#### To do
Locate "σ ( ) t ) to original" in the data below, then output the line it is on and all following lines through the last, word for word. Skip any pictures.

*** Opening of Listed records ***

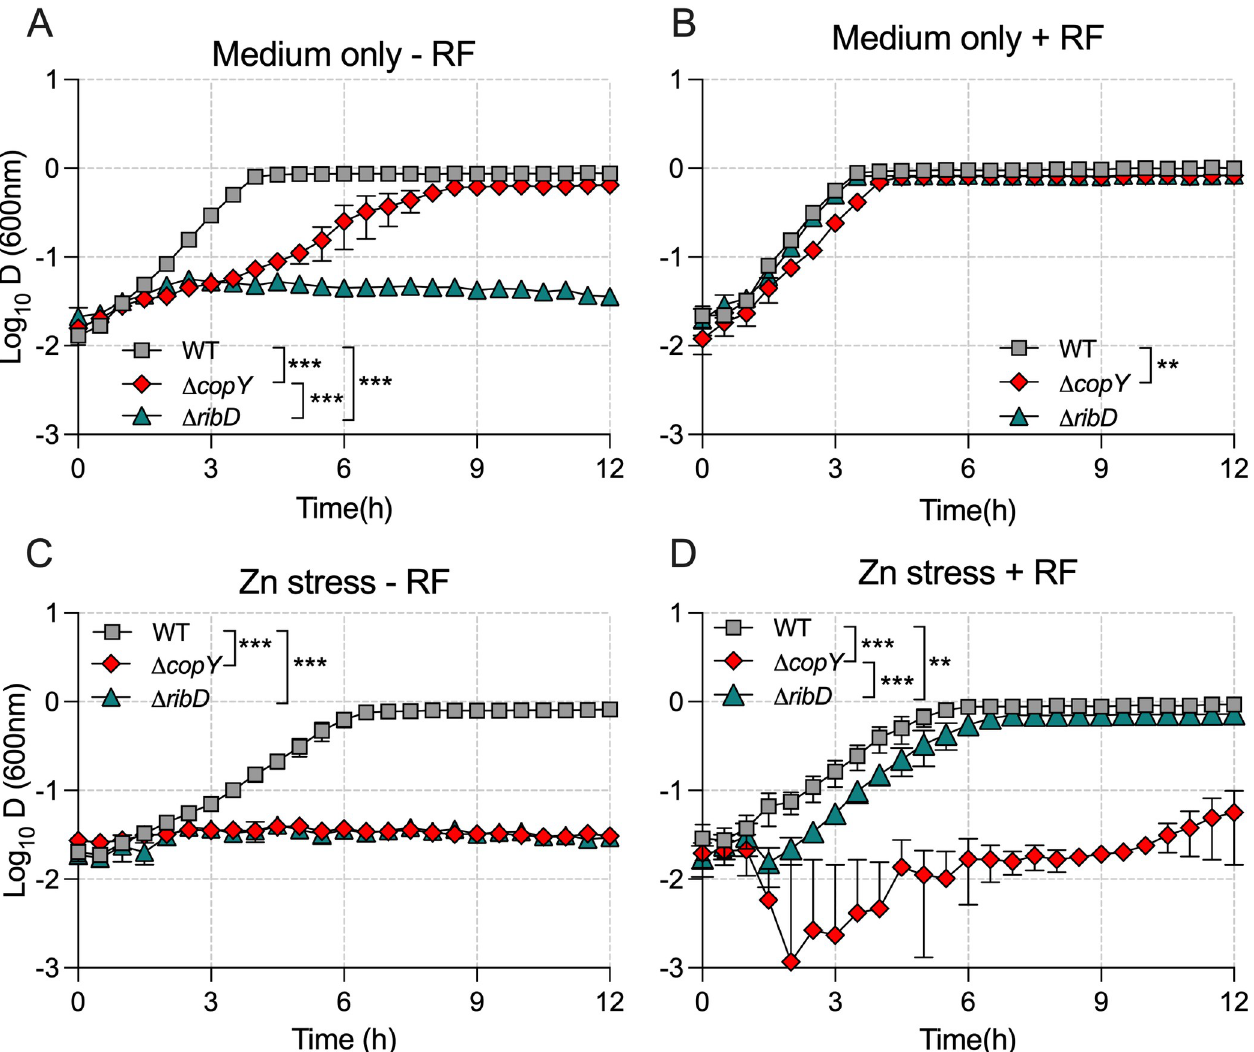
Fig 7. The effect of riboflavin on Zn stress resistance in GBS. WT, Δ copY and Δ ribD mutants were grown in MDM without supplemental RF (A), MDM supplemented with 0.5 mg/L RF (B), MDM supplemented with 0.1 mM Zn but without supplemental RF (C), or MDM supplemented with 0.1 mM Zn and 0.5 mg/L RF (D). Strains were compared by Area under the Curve analysis followed by ordinary one-way ANOVA and Holm Sidak multiple comparisons with significance between strains indicated via the legends in each panel ( � P < 0.05, �� P < 0.01, ��� P < 0.05). Data are mean ± S.E.M ( n = 3 biological repeats) measures of attenuance ( D at 600 nm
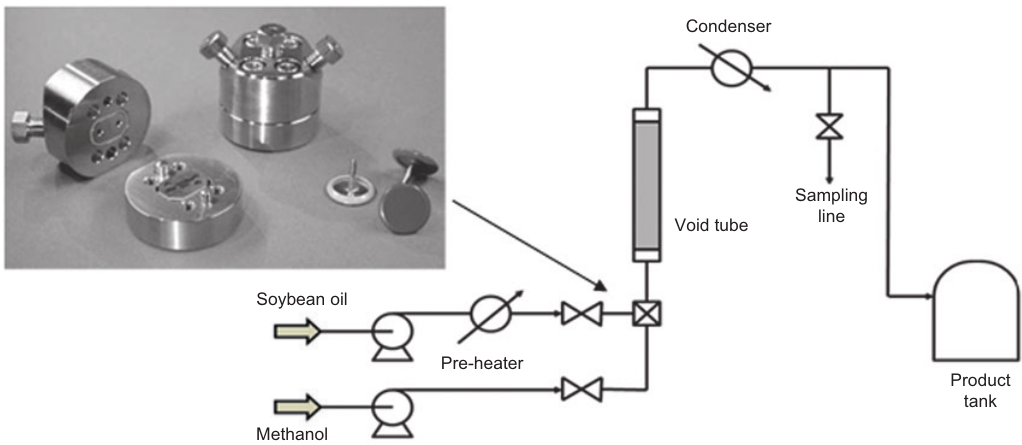
Figure 1 Slit Interdigital Micro Mixer Version 2 (SIMM-V2) produced by IMM (Institut fur Mikrotechnik Mainz GmbH). With the permis- sion from IMM [15] .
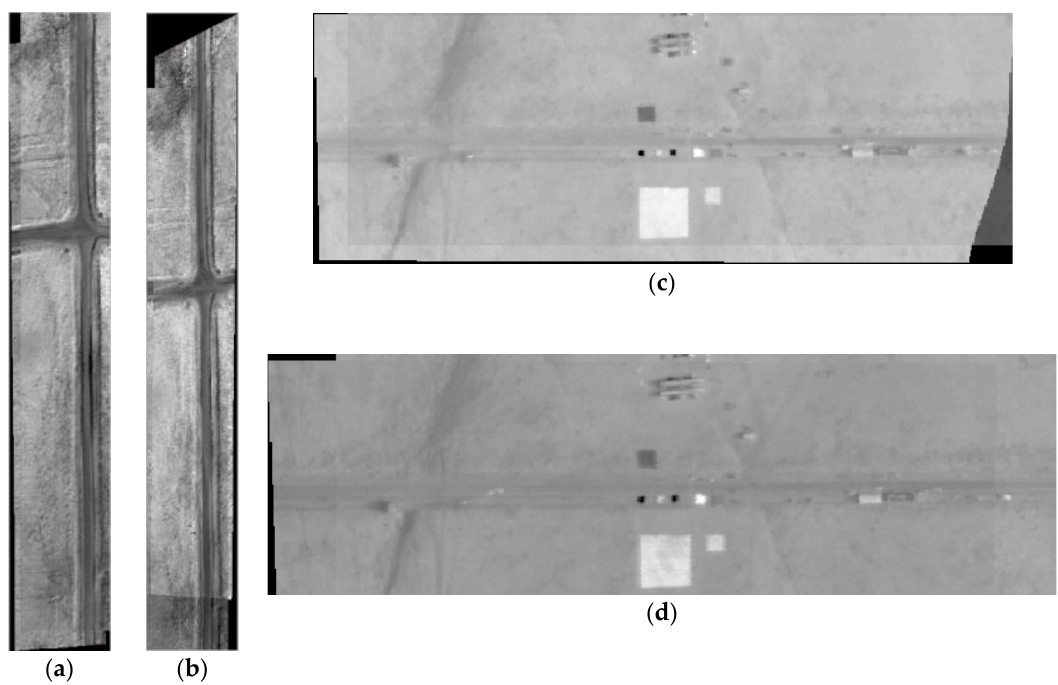
Figure 7. Resulting mosaic images for the brightness temperature maps for the four pairs, namely ( a ) LWIR2 a –LWIR2 b , ( b ) LWIR2 a –LWIR2 c , ( c ) LWIR3 a –LWIR3 b , and ( d ) LWIR3 a –LWIR3 c .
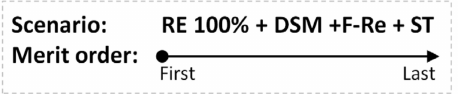
Figure A5. The principle of merit order in the scenario names.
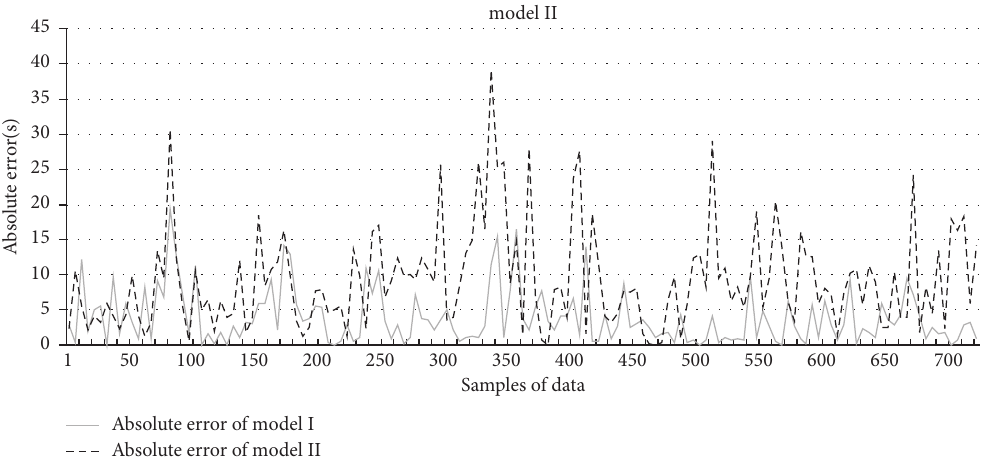
Figure 5: Comparison of the absolute errors between model I and model II. Table 7: Comparison of MAE between model I and model II (unit: second).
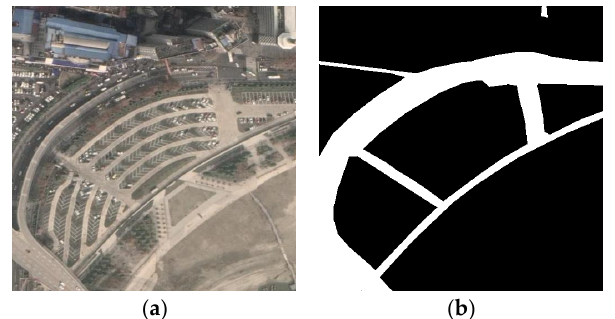
Figure 3. Test set images of dataset III: ( a ) true-color, ( b ) ground-truth maps.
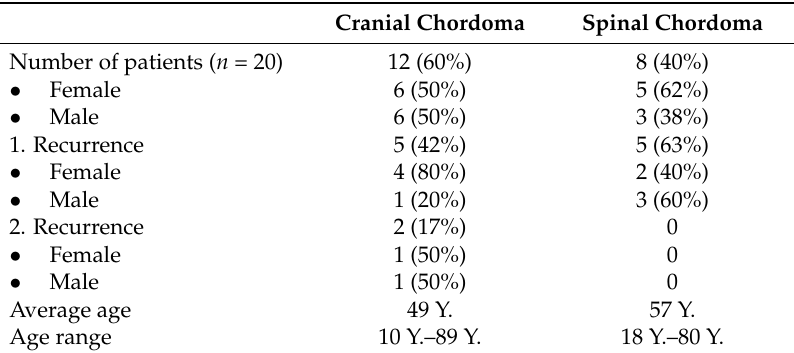
Table 1. Overview of the patient collective ( n =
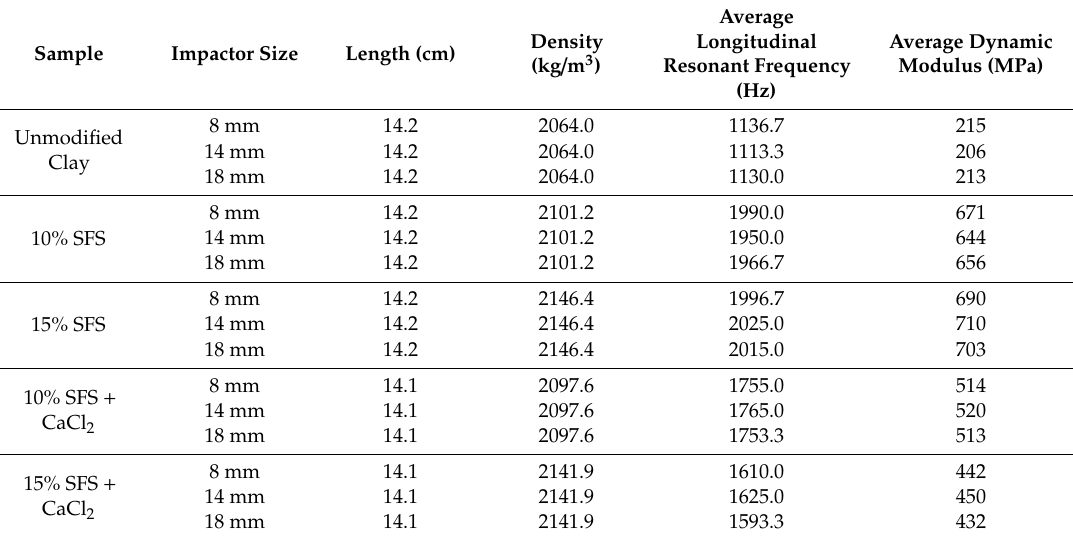
Table 10. Longitudinal dynamic modulus for each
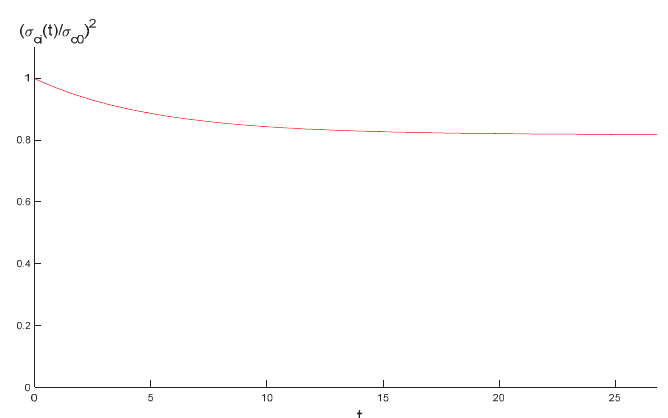
σ ( ) t ) to original strength ( 2 ( t ) ) to original strength ( σ 2 i c c i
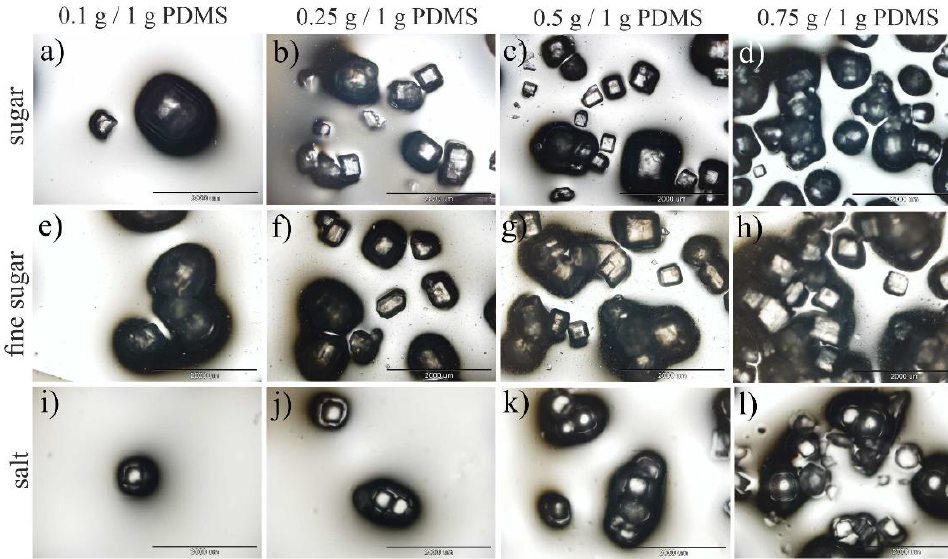
Figure 4. Three-dimensional PDMS structures prepared by ( a – d ) adding sugar, ( e – h ) fine sugar, and ( i – l ) salt to the PDMS mixture. The scale bar corresponds to 2000 μ m.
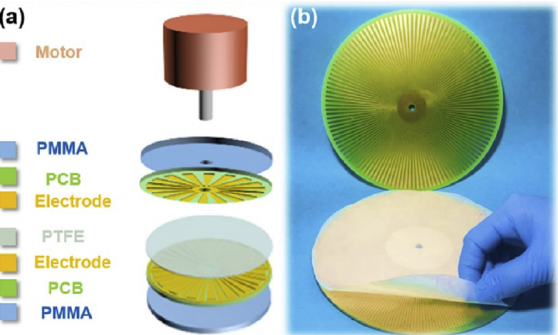
Figure 6. ( a ) Exploded view; ( b ) photograph of a typical rotary disc-shaped triboelectric nanogenera- tor (reprinted from [83], copyright (2019), with permission from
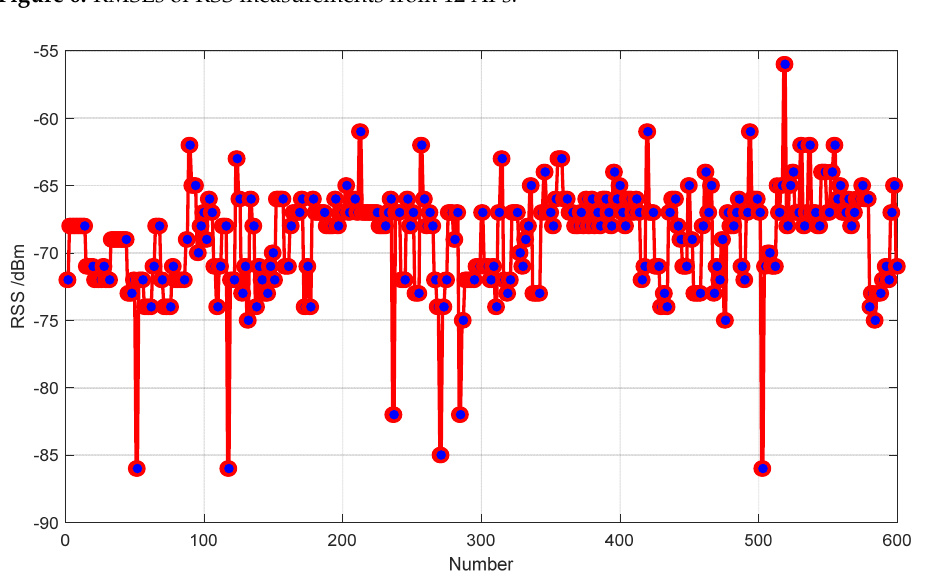
Figure 7. 600 groups of RSS measurements of the AP 6.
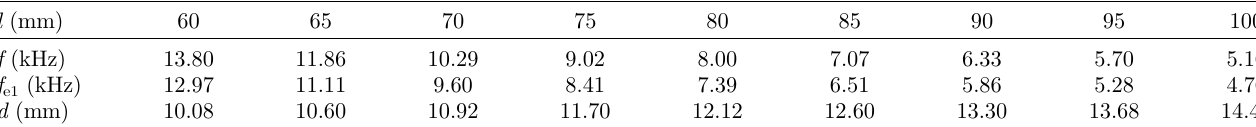
Table 2. Relation between the rhombus mode and the thickness of plate.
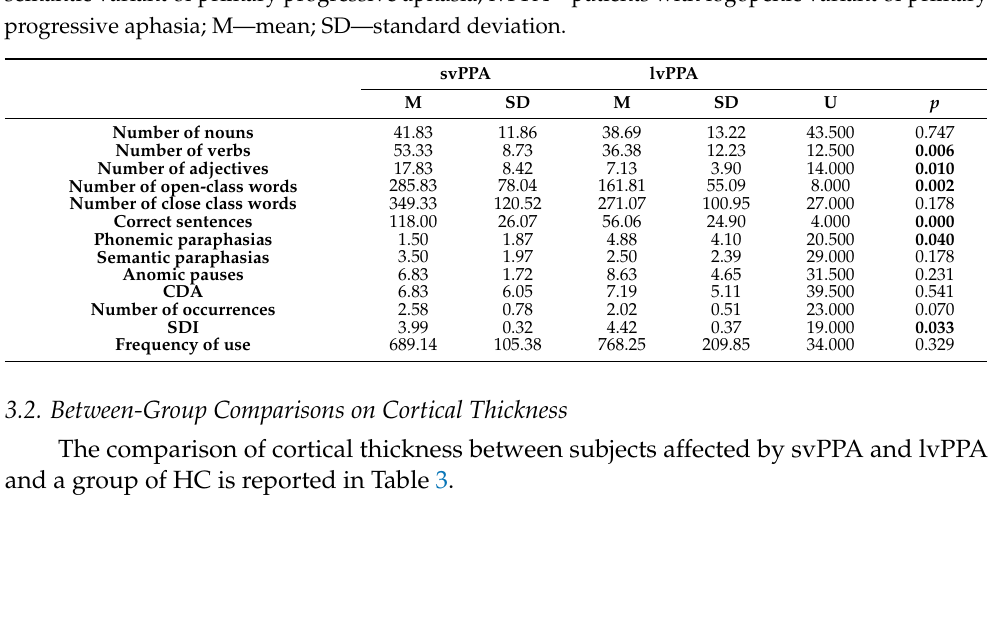
Table 2. Means and standard deviations (SD) of linguistic features derived for both clinical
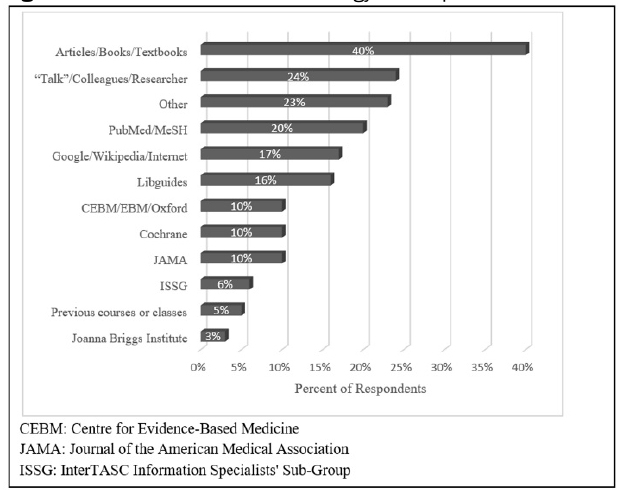
Figure 4 Resources for search strategy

*** Close of Listed records ***

#### Response area
σ ( ) t ) to original strength ( 2 ( t ) ) to original strength ( σ 2 i c c i
Figure 4. Three-dimensional PDMS structures prepared by ( a – d ) adding sugar, ( e – h ) fine sugar, and ( i – l ) salt to the PDMS mixture. The scale bar corresponds to 2000 μ m.
Figure 6. ( a ) Exploded view; ( b ) photograph of a typical rotary disc-shaped triboelectric nanogenera- tor (reprinted from [83], copyright (2019), with permission from
Figure 7. 600 groups of RSS measurements of the AP 6.
Table 2. Relation between the rhombus mode and the thickness of plate.
Table 2. Means and standard deviations (SD) of linguistic features derived for both clinical
Figure 4 Resources for search strategy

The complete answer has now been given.